**Task to complete:**
A faithful copy of the entries, without any pictures, is what is needed here.

##########

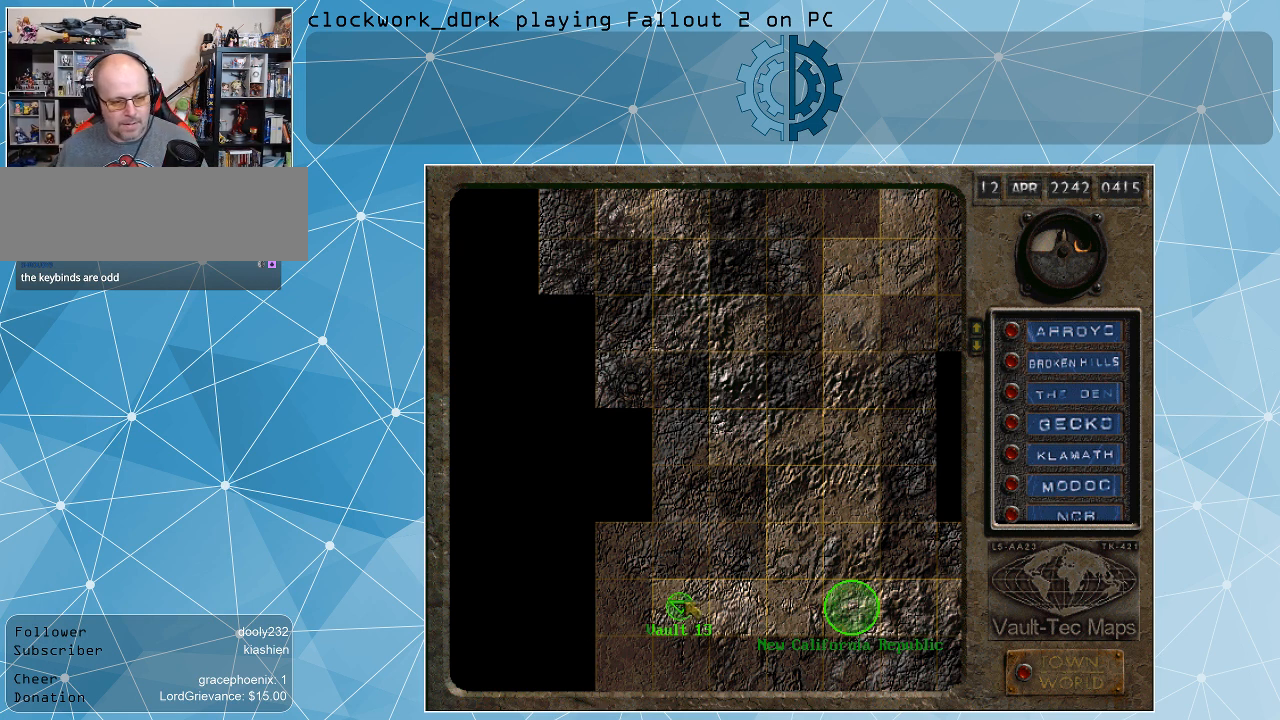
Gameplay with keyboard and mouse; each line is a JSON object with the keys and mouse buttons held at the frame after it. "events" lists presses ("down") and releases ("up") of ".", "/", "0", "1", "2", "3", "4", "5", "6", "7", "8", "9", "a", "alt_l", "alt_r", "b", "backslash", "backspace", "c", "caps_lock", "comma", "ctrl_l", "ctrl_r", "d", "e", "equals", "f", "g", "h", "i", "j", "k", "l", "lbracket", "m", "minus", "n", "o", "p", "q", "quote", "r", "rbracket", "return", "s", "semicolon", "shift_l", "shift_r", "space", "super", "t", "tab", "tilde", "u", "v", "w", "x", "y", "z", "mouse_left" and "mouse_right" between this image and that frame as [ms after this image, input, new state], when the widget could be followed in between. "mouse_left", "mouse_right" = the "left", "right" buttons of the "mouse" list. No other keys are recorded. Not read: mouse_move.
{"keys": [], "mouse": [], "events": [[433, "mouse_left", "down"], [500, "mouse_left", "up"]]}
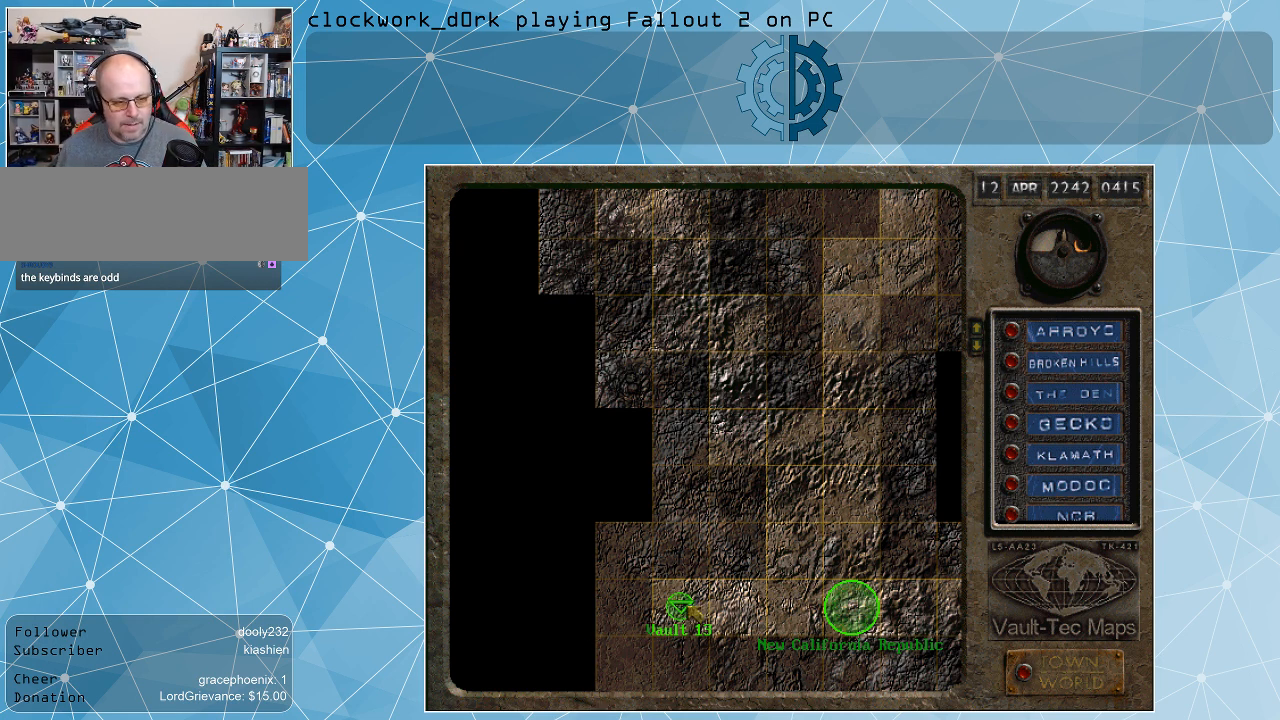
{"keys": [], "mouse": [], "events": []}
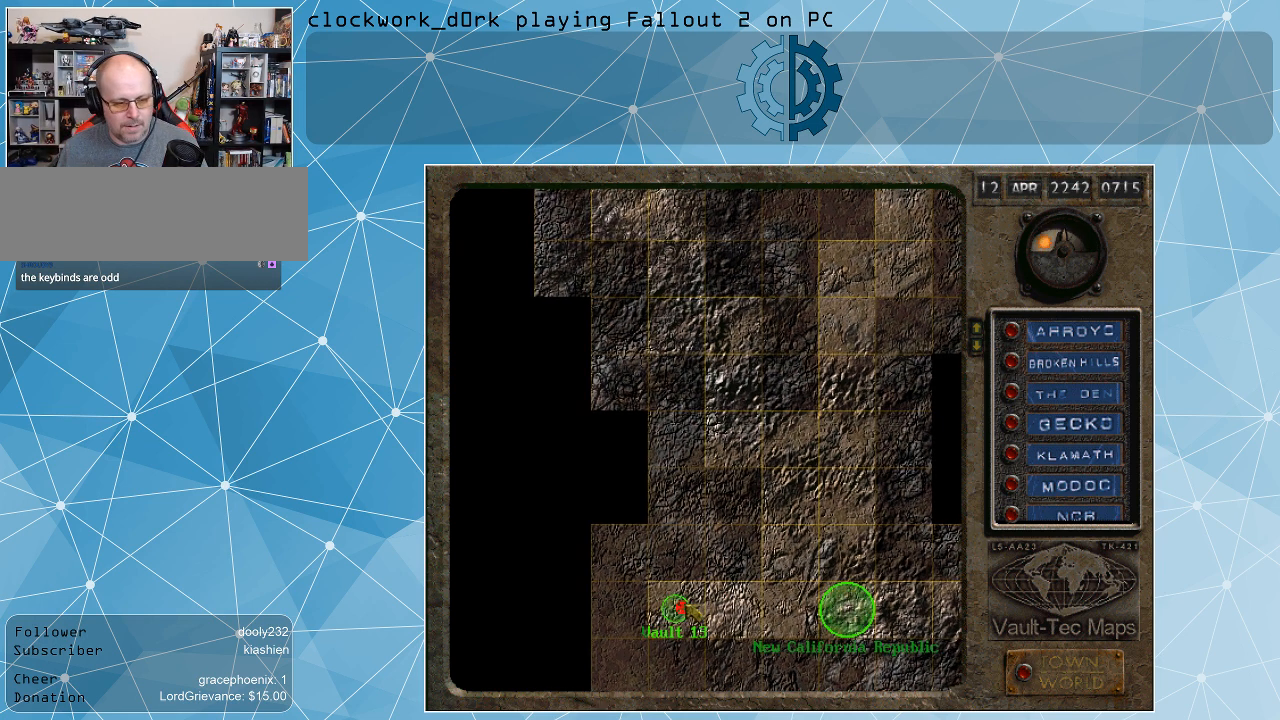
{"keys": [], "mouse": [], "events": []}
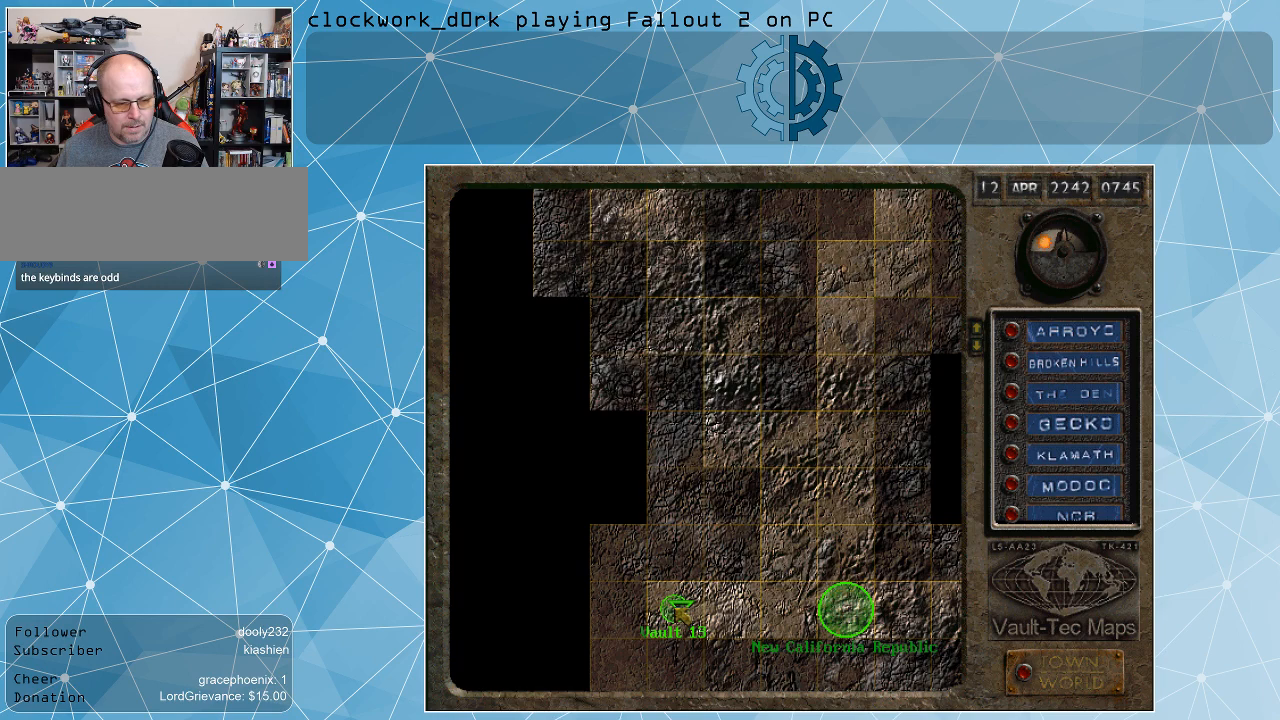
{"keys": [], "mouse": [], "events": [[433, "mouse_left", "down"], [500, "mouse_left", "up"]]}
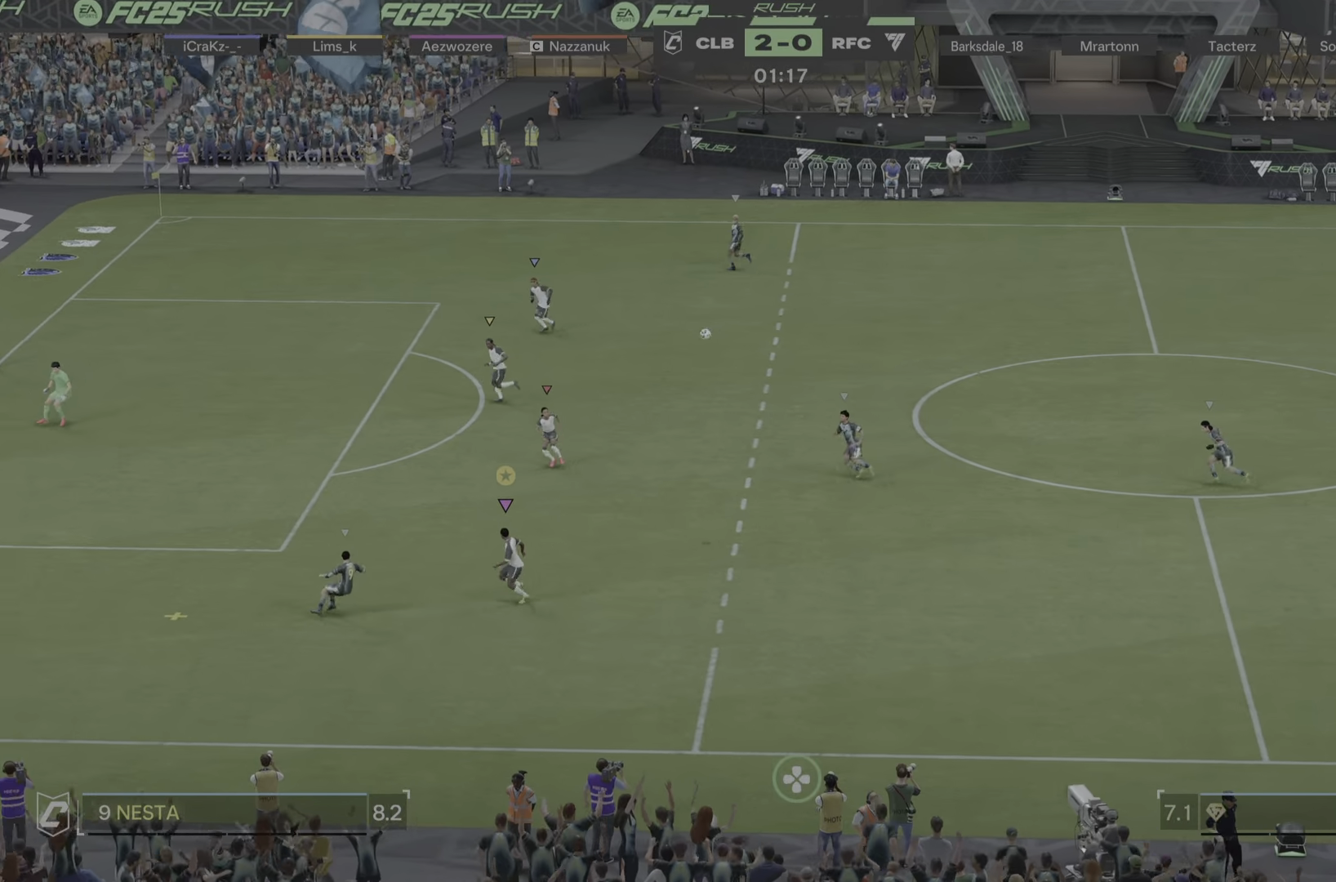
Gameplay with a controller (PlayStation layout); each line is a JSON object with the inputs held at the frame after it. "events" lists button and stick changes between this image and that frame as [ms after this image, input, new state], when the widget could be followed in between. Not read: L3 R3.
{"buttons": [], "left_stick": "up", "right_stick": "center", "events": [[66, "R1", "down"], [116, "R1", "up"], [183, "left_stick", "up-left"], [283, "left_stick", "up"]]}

##########

**Task answer:**
Gameplay with keyboard and mouse; each line is a JSON object with the keys and mouse buttons held at the frame after it. "events" lists presses ("down") and releases ("up") of ".", "/", "0", "1", "2", "3", "4", "5", "6", "7", "8", "9", "a", "alt_l", "alt_r", "b", "backslash", "backspace", "c", "caps_lock", "comma", "ctrl_l", "ctrl_r", "d", "e", "equals", "f", "g", "h", "i", "j", "k", "l", "lbracket", "m", "minus", "n", "o", "p", "q", "quote", "r", "rbracket", "return", "s", "semicolon", "shift_l", "shift_r", "space", "super", "t", "tab", "tilde", "u", "v", "w", "x", "y", "z", "mouse_left" and "mouse_right" between this image and that frame as [ms after this image, input, new state], when the widget could be followed in between. "mouse_left", "mouse_right" = the "left", "right" buttons of the "mouse" list. No other keys are recorded. Not read: mouse_move.
{"keys": [], "mouse": [], "events": [[433, "mouse_left", "down"], [500, "mouse_left", "up"]]}
{"keys": [], "mouse": [], "events": []}
{"keys": [], "mouse": [], "events": []}
{"keys": [], "mouse": [], "events": [[433, "mouse_left", "down"], [500, "mouse_left", "up"]]}
Gameplay with a controller (PlayStation layout); each line is a JSON object with the inputs held at the frame after it. "events" lists button and stick changes between this image and that frame as [ms after this image, input, new state], when the widget could be followed in between. Not read: L3 R3.
{"buttons": [], "left_stick": "up", "right_stick": "center", "events": [[66, "R1", "down"], [116, "R1", "up"], [183, "left_stick", "up-left"], [283, "left_stick", "up"]]}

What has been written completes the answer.